Nella fattispecie esaminata dalla Suprema Corte sono stati confermati i giudizi di merito di primo e secondo grado nei quali una Società era stata condannata a risarcire il danno biologico, quello morale nonché quello esistenziale in favore di un lavoratore trasferito in un’altra sede di lavoro, privato, di fatto, di ogni compito lavorativo e posto in una condizione di isolamento e svilimento della sua dignità di uomo e lavoratore causativa dello stato depressivo in cui era caduto.
La Suprema Corte, precisando che con riferimento alla quantificazione del danno non “risulta alcun corrispondente motivo di appello” ha affermato che “non si riscontra alcuna duplicazione laddove le voci risarcitorie hanno distintamente riguardato (…) il danno biologico (inteso come mera lesione della integrità psicofisica), il danno morale (inteso come sofferenza interiore temporanea causata dalla commissione di un fatto illecito), il danno esistenziale (inteso come umiliazione delle capacità ed attitudini lavorative con pregiudizio all’immagine del dipendente sul luogo di lavoro)”.
La Suprema Corte ha inoltre evidenziato che “in tema di liquidazione del danno non patrimoniale, al fine di stabilire se il risarcimento sia stato duplicato ovvero sia stato erroneamente sottostimato, rileva non il nome assegnato dal giudicante al pregiudizio lamentato dall’attore (biologico, morale, esistenziale) ma unicamente il concreto pregiudizio preso in esame dal giudice”.

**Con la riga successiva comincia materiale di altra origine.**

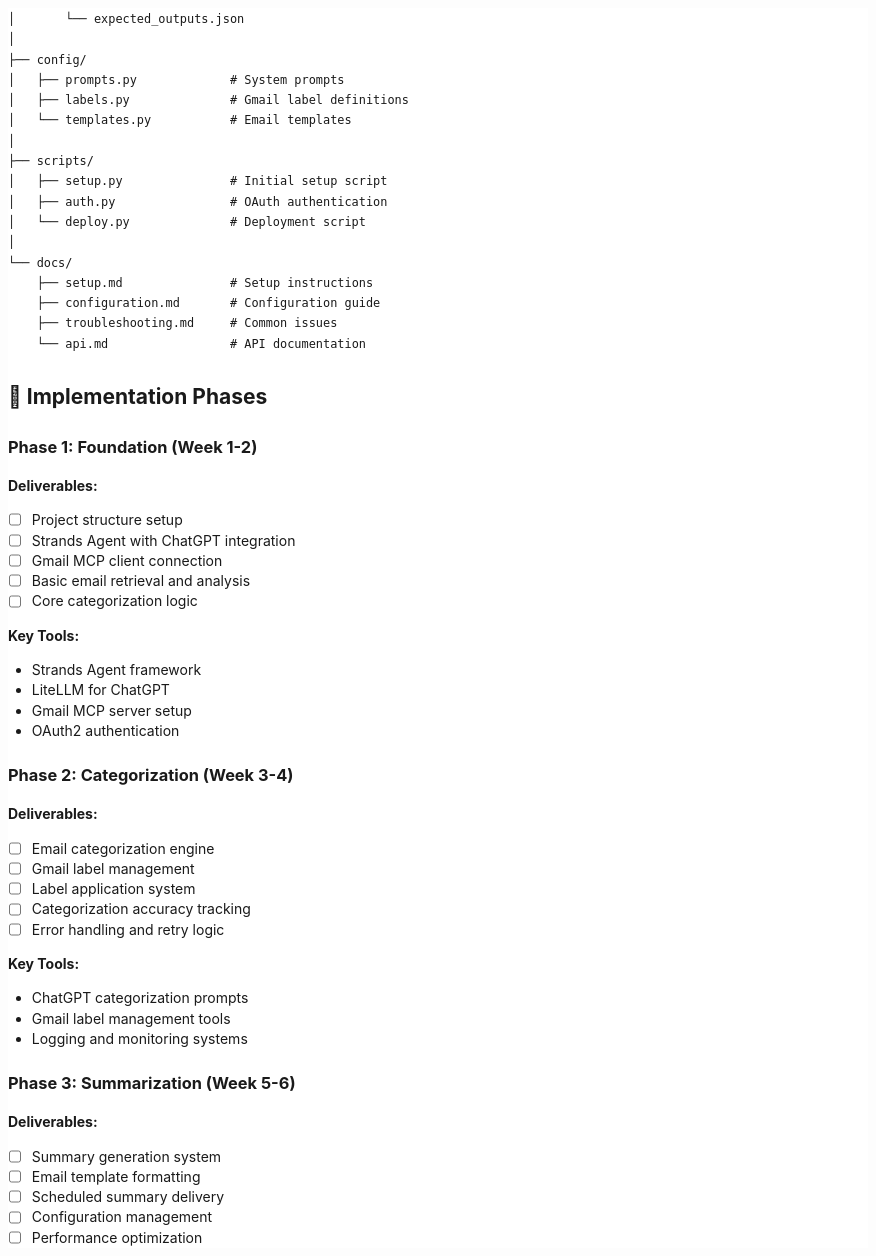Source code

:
 ```
│       └── expected_outputs.json
│
├── config/
│   ├── prompts.py             # System prompts
│   ├── labels.py              # Gmail label definitions
│   └── templates.py           # Email templates
│
├── scripts/
│   ├── setup.py               # Initial setup script
│   ├── auth.py                # OAuth authentication
│   └── deploy.py              # Deployment script
│
└── docs/
    ├── setup.md               # Setup instructions
    ├── configuration.md       # Configuration guide
    ├── troubleshooting.md     # Common issues
    └── api.md                 # API documentation
```

## 🔧 Implementation Phases

### Phase 1: Foundation (Week 1-2)
**Deliverables:**
- [ ] Project structure setup
- [ ] Strands Agent with ChatGPT integration
- [ ] Gmail MCP client connection
- [ ] Basic email retrieval and analysis
- [ ] Core categorization logic

**Key Tools:**
- Strands Agent framework
- LiteLLM for ChatGPT
- Gmail MCP server setup
- OAuth2 authentication

### Phase 2: Categorization (Week 3-4)
**Deliverables:**
- [ ] Email categorization engine
- [ ] Gmail label management
- [ ] Label application system
- [ ] Categorization accuracy tracking
- [ ] Error handling and retry logic

**Key Tools:**
- ChatGPT categorization prompts
- Gmail label management tools
- Logging and monitoring systems

### Phase 3: Summarization (Week 5-6)
**Deliverables:**
- [ ] Summary generation system
- [ ] Email template formatting
- [ ] Scheduled summary delivery
- [ ] Configuration management
- [ ] Performance optimization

Si ha pertanto duplicazione di risarcimento solo quando il medesimo pregiudizio sia stato liquidato due volte, sebbene con l’uso di nomi diversi.
La Corte ha dunque ritenuto che non si possa parlare di alcuna duplicazione nel caso in cui si sia inteso risarcire differenti aspetti di danno non patrimoniale, vale a dire: a) la lesione dell’integrità psicofisica (con il danno biologico); b) la sofferenza interiore temporanea causata dalla commissione di un fatto illecito (con il danno morale); c) l’umiliazione della capacità ed attitudini lavorative con pregiudizio all’immagine del dipendente sul luogo di lavoro (con il danno esistenziale).
Quello che importa, evidenzia la Suprema Corte, non è il nome utilizzato, bensì il pregiudizio concretamente preso in esame: la duplicazione, in quanto tale censurabile, si ha solo quando con nomi diversi si cerchi di far risarcire due (o più) volte lo stesso pregiudizio.